To do
Restate the records that follow word for word; no pictures should appear.

(Recorded data)
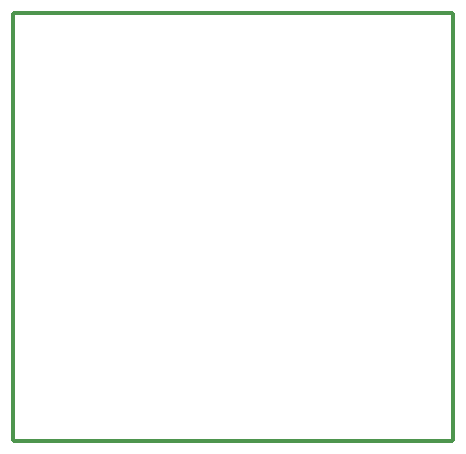
<source format=gko>
G04*
G04 #@! TF.GenerationSoftware,Altium Limited,Altium Designer,22.7.1 (60)*
G04*
G04 Layer_Color=16711935*
%FSLAX44Y44*%
%MOMM*%
G71*
G04*
G04 #@! TF.SameCoordinates,7FD8A325-ED4A-4E6D-A823-A032D3294E47*
G04*
G04*
G04 #@! TF.FilePolarity,Positive*
G04*
G01*
G75*
%ADD20C,0.3000*%
D20*
X371500Y360000D02*
G03*
X370000Y361500I-1500J0D01*
G01*
X371500Y360000D02*
G03*
X370000Y361500I-1500J0D01*
G01*
X370000Y-1500D02*
G03*
X371500Y-0I0J1500D01*
G01*
X370000Y-1500D02*
G03*
X371500Y-0I0J1500D01*
G01*
X-0Y361500D02*
G03*
X-1500Y360000I0J-1500D01*
G01*
X-0Y361500D02*
G03*
X-1500Y360000I0J-1500D01*
G01*
X-1500Y0D02*
G03*
X0Y-1500I1500J0D01*
G01*
X-1500Y0D02*
G03*
X0Y-1500I1500J0D01*
G01*
X371500Y360000D02*
X371500Y-0D01*
X-0Y361500D02*
X370000Y361500D01*
X0Y-1500D02*
X370000Y-1500D01*
X-1500Y360000D02*
X-1500Y0D01*
M02*

</source>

Exercise answer
<source format=gko>
G04*
G04 #@! TF.GenerationSoftware,Altium Limited,Altium Designer,22.7.1 (60)*
G04*
G04 Layer_Color=16711935*
%FSLAX44Y44*%
%MOMM*%
G71*
G04*
G04 #@! TF.SameCoordinates,7FD8A325-ED4A-4E6D-A823-A032D3294E47*
G04*
G04*
G04 #@! TF.FilePolarity,Positive*
G04*
G01*
G75*
%ADD20C,0.3000*%
D20*
X371500Y360000D02*
G03*
X370000Y361500I-1500J0D01*
G01*
X371500Y360000D02*
G03*
X370000Y361500I-1500J0D01*
G01*
X370000Y-1500D02*
G03*
X371500Y-0I0J1500D01*
G01*
X370000Y-1500D02*
G03*
X371500Y-0I0J1500D01*
G01*
X-0Y361500D02*
G03*
X-1500Y360000I0J-1500D01*
G01*
X-0Y361500D02*
G03*
X-1500Y360000I0J-1500D01*
G01*
X-1500Y0D02*
G03*
X0Y-1500I1500J0D01*
G01*
X-1500Y0D02*
G03*
X0Y-1500I1500J0D01*
G01*
X371500Y360000D02*
X371500Y-0D01*
X-0Y361500D02*
X370000Y361500D01*
X0Y-1500D02*
X370000Y-1500D01*
X-1500Y360000D02*
X-1500Y0D01*
M02*

</source>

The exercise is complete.